A obrigatoriedade de ter que ter o cartão de cidadão saiu-lhe cara. Mais do que é habitual. Ele não consegue subir escadas e teve de pagar 58 euros para tirar o cartão de cidadão, já que o preço normal são 18 euros.

João Teixeira possui mobilidade reduzida e está em permanência ligado a uma máquina. “Isso alterou a minha vida, eu era muito dinâmico”, diz o antigo empresário de 74 anos. Com a validade do bilhete de identidade a caducar, João Teixeira decidiu tratar da sua renovação.

Acontece que percebeu que essa seria uma tarefa difícil, já a Conservatória do Registo Civil, Predial Comercial e Automóvel da Marinha Grande, situada num segundo piso, não tem meios alternativos de acesso a pessoas com mobilidade reduzida. São mais de 40 escadas que separam a rua da conservatória.

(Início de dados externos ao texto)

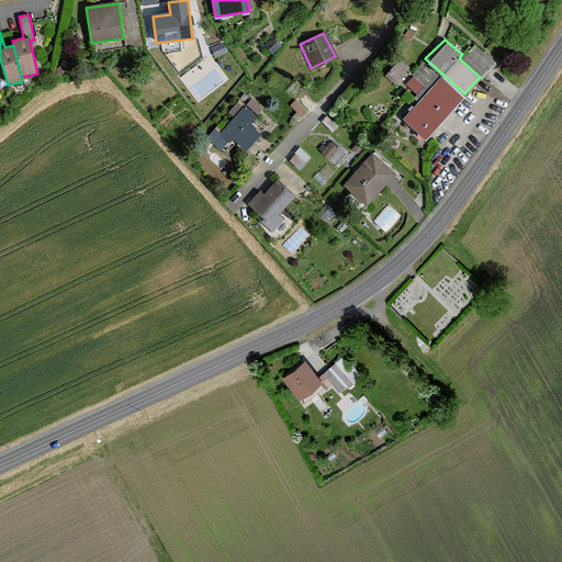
[(398,81),(409,62),(398,55),(388,75),(398,81)]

Contactou os serviços da respetiva conservatória recebendo a indicação de que existiriam duas alternativas: ou se deslocava aos serviços ou iam os serviços a sua casa.

Optou pela segunda possibilidade. Mas foi de imediato informado de que existia uma condição: “disseram-me que teria de pagar 58 euros para virem a minha casa”, explica João Teixeira.

Se por alguma forma João Teixeira, que se desloca de cadeira de rodas, conseguisse alcançar o piso do edifício onde se encontra a conservatória, o preço da emissão do cartão de cidadão seria bem mais comedido: 18 euros.

João Teixeira refere que foi também informado que ficaria isento de qualquer pagamento se fosse beneficiário do Rendimento Social de Inserção. Como não é o caso, teve de pagar. Como não se pode deslocar, teve de pagar mais que o comum dos cidadãos.

Refere não ter qualquer queixa sobre a qualidade do serviço prestado ao domicílio, contudo, não deixa de achar injusta a sua situação. “Estou triste com isto porque se não existem condições para cidadãos com problemas de mobilidade, o problema deve ser resolvido pelo Estado”, diz.

O Ministério da Justiça e Câmara da Marinha Grande acordaram que aqueles serviços seriam transferidos para o edifício Cristal Atrium, mas a solução ainda tarda. Tal como tardou a resposta do Ministério da Justiça perante este caso.

O Ministério da Justiça não prestou qualquer esclarecimento sobre o ponto de situação de transferência da conservatória para um local onde as barreiras arquitetónicas sejam coisa do passado.

Porém dias depois do jornal Região de LEiria ter denunciado o caso, fonte do Ministério adiantou entretanto que o houve um erro em todo o processo e que a lei permite a isenção nestes casos. A mesma fonte refere que o valor pago pelo ex-empresário seria devolvido.